For their part, the leads give committed, well conceived performances. Min-sik Choi, as I say, lays on the menace. He's the kind of character who makes you want to take a shower after spending any amount of time in his presence. There's a scene where Kyung-chul attempts to rape a nurse that Choi plays with all the dead-eyed soullessness one ever wants to see. It's a kind of deadpan, and one can imagine it as the personality of Henry Lee Lucas or Richard Speck. This character approaches his needs like some kind of chore; murder and rape seem like an unpleasant biological function for him. Not like masturbating, perhaps--the film shows a different killer who masturbates to thoughts of his crimes--but more like removing a tick, or defecating. It's something he has to do to function and the actor makes you believe in him. If the film has an enduring value, it's in this performance. I can't imagine a better depiction of a serial killer. Byung-hun Lee, on the other hand, has a more difficult character. His character is a movie character. You can't really imagine him in real life. In this regard, the filmmakers rely on the screen personae of the actor's other roles. Joo-yeon's elegant lethality is a close cousin to Lee's performance in A Bittersweet Life. Lee certainly inhabits the role, but he's kind of hamstrung by the murky motivations provided for the character and by the "movieness" of it. He holds the screen--being ridiculously good-looking helps him in that regard--but if he spent more time sharing the screen with Choi, he might find himself swamped. It's Choi's movie, really, but both performances are worth the price of admission, regardless of what one ultimately thinks of the film's set-pieces.
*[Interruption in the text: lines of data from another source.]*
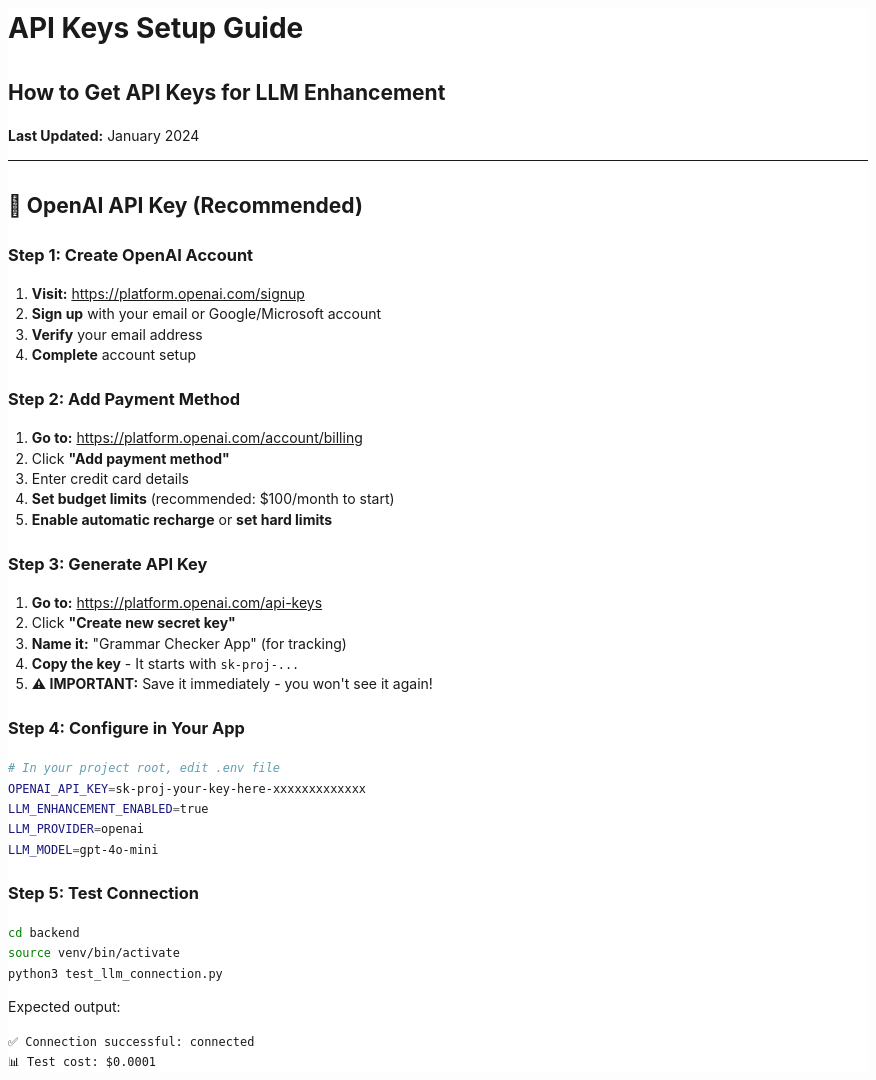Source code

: # API Keys Setup Guide
## How to Get API Keys for LLM Enhancement

**Last Updated:** January 2024

---

## 🔑 OpenAI API Key (Recommended)

### Step 1: Create OpenAI Account

1. **Visit:** https://platform.openai.com/signup
2. **Sign up** with your email or Google/Microsoft account
3. **Verify** your email address
4. **Complete** account setup

### Step 2: Add Payment Method

1. **Go to:** https://platform.openai.com/account/billing
2. Click **"Add payment method"**
3. Enter credit card details
4. **Set budget limits** (recommended: $100/month to start)
5. **Enable automatic recharge** or **set hard limits**

### Step 3: Generate API Key

1. **Go to:** https://platform.openai.com/api-keys
2. Click **"Create new secret key"**
3. **Name it:** "Grammar Checker App" (for tracking)
4. **Copy the key** - It starts with `sk-proj-...`
5. **⚠️ IMPORTANT:** Save it immediately - you won't see it again!

### Step 4: Configure in Your App

```bash
# In your project root, edit .env file
OPENAI_API_KEY=sk-proj-your-key-here-xxxxxxxxxxxxx
LLM_ENHANCEMENT_ENABLED=true
LLM_PROVIDER=openai
LLM_MODEL=gpt-4o-mini
```

### Step 5: Test Connection

```bash
cd backend
source venv/bin/activate
python3 test_llm_connection.py
```

Expected output:
```
✅ Connection successful: connected
📊 Test cost: $0.0001
```
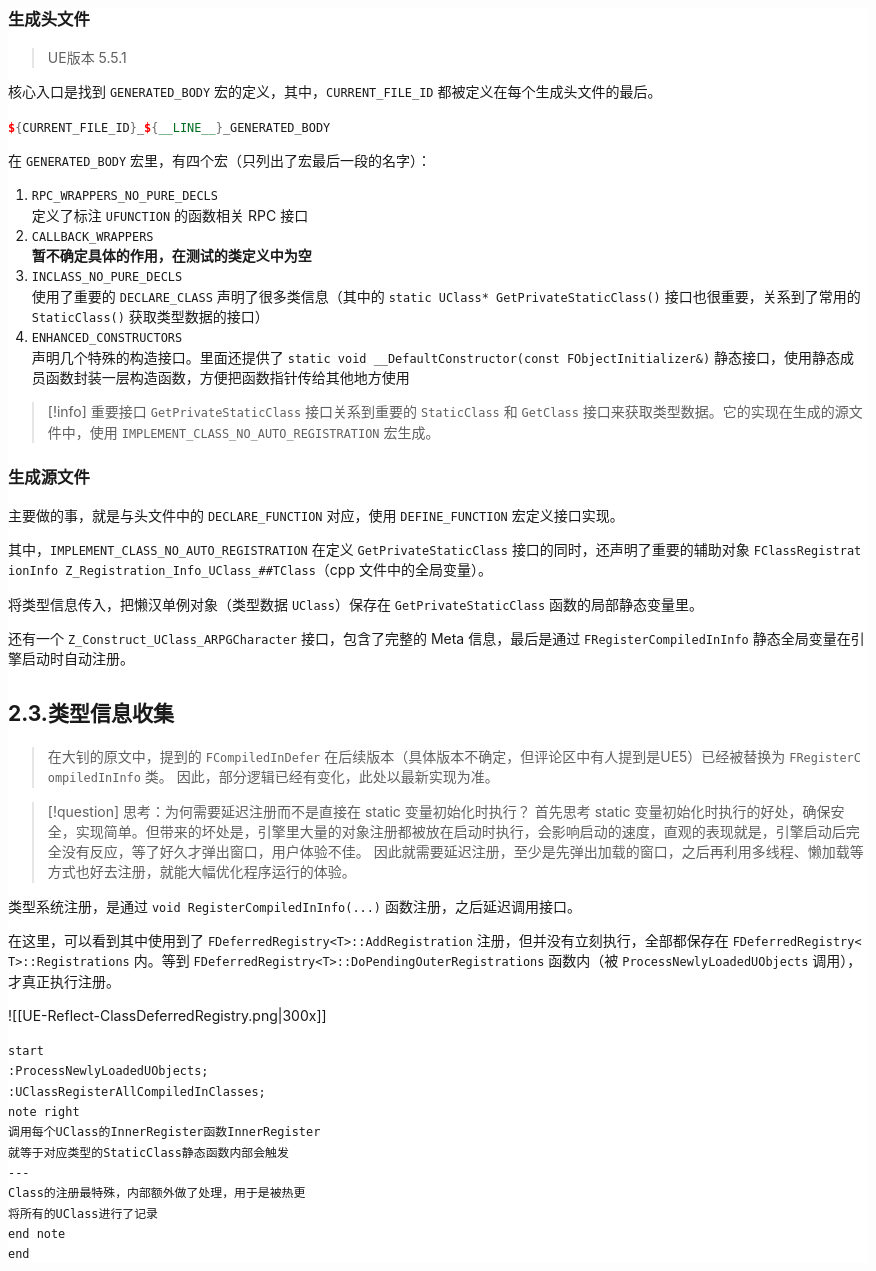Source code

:### 生成头文件

> UE版本 5.5.1

核心入口是找到 `GENERATED_BODY` 宏的定义，其中，`CURRENT_FILE_ID` 都被定义在每个生成头文件的最后。

```cpp
${CURRENT_FILE_ID}_${__LINE__}_GENERATED_BODY
```

在 `GENERATED_BODY` 宏里，有四个宏（只列出了宏最后一段的名字）：

1. `RPC_WRAPPERS_NO_PURE_DECLS` <br>定义了标注 `UFUNCTION` 的函数相关 RPC 接口
2. `CALLBACK_WRAPPERS` <br>**暂不确定具体的作用，在测试的类定义中为空**
3. `INCLASS_NO_PURE_DECLS` <br>使用了重要的 `DECLARE_CLASS` 声明了很多类信息（其中的 `static UClass* GetPrivateStaticClass()` 接口也很重要，关系到了常用的 `StaticClass()` 获取类型数据的接口）
4. `ENHANCED_CONSTRUCTORS` <br>声明几个特殊的构造接口。里面还提供了 `static void __DefaultConstructor(const FObjectInitializer&)` 静态接口，使用静态成员函数封装一层构造函数，方便把函数指针传给其他地方使用

> [!info] 重要接口
> `GetPrivateStaticClass` 接口关系到重要的 `StaticClass` 和 `GetClass` 接口来获取类型数据。它的实现在生成的源文件中，使用 `IMPLEMENT_CLASS_NO_AUTO_REGISTRATION` 宏生成。

### 生成源文件

主要做的事，就是与头文件中的 `DECLARE_FUNCTION` 对应，使用 `DEFINE_FUNCTION` 宏定义接口实现。

其中，`IMPLEMENT_CLASS_NO_AUTO_REGISTRATION` 在定义 `GetPrivateStaticClass` 接口的同时，还声明了重要的辅助对象 `FClassRegistrationInfo Z_Registration_Info_UClass_##TClass`（cpp 文件中的全局变量）。

将类型信息传入，把懒汉单例对象（类型数据 `UClass`）保存在 `GetPrivateStaticClass` 函数的局部静态变量里。

还有一个 `Z_Construct_UClass_ARPGCharacter` 接口，包含了完整的 Meta 信息，最后是通过 `FRegisterCompiledInInfo` 静态全局变量在引擎启动时自动注册。

## 2.3.类型信息收集

> 在大钊的原文中，提到的 `FCompiledInDefer` 在后续版本（具体版本不确定，但评论区中有人提到是UE5）已经被替换为 `FRegisterCompiledInInfo` 类。
> 因此，部分逻辑已经有变化，此处以最新实现为准。

> [!question] 思考：为何需要延迟注册而不是直接在 static 变量初始化时执行？
> 首先思考 static 变量初始化时执行的好处，确保安全，实现简单。但带来的坏处是，引擎里大量的对象注册都被放在启动时执行，会影响启动的速度，直观的表现就是，引擎启动后完全没有反应，等了好久才弹出窗口，用户体验不佳。
> 因此就需要延迟注册，至少是先弹出加载的窗口，之后再利用多线程、懒加载等方式也好去注册，就能大幅优化程序运行的体验。

类型系统注册，是通过 `void RegisterCompiledInInfo(...)` 函数注册，之后延迟调用接口。

在这里，可以看到其中使用到了 `FDeferredRegistry<T>::AddRegistration` 注册，但并没有立刻执行，全部都保存在 `FDeferredRegistry<T>::Registrations` 内。等到 `FDeferredRegistry<T>::DoPendingOuterRegistrations` 函数内（被 `ProcessNewlyLoadedUObjects` 调用），才真正执行注册。

![[UE-Reflect-ClassDeferredRegistry.png|300x]]

```plantuml
start
:ProcessNewlyLoadedUObjects;
:UClassRegisterAllCompiledInClasses;
note right
调用每个UClass的InnerRegister函数InnerRegister
就等于对应类型的StaticClass静态函数内部会触发
---
Class的注册最特殊，内部额外做了处理，用于是被热更
将所有的UClass进行了记录
end note
end
```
So, yeah. I'm kind of ambivalent about this movie. I think I like it better than The Good, the Bad, and the Weird, if only because it forgoes the dizzying kinetic style of that movie. But that may be external circumstances asserting themselves, too. I don't think Kim is really growing as a filmmaker. One misses the delicate hand behind his earlier movies, rather than the bludgeons he's using these days. He's obviously still capable of delicacy. You see it in flashes in this movie, but only for short periods. The rest of the time, it's back to blunt force trauma. Blunt force trauma can be bracing once in a while, but not as a regular diet. I Saw the Devil is definitely worth a look if you have a stomach for it, though.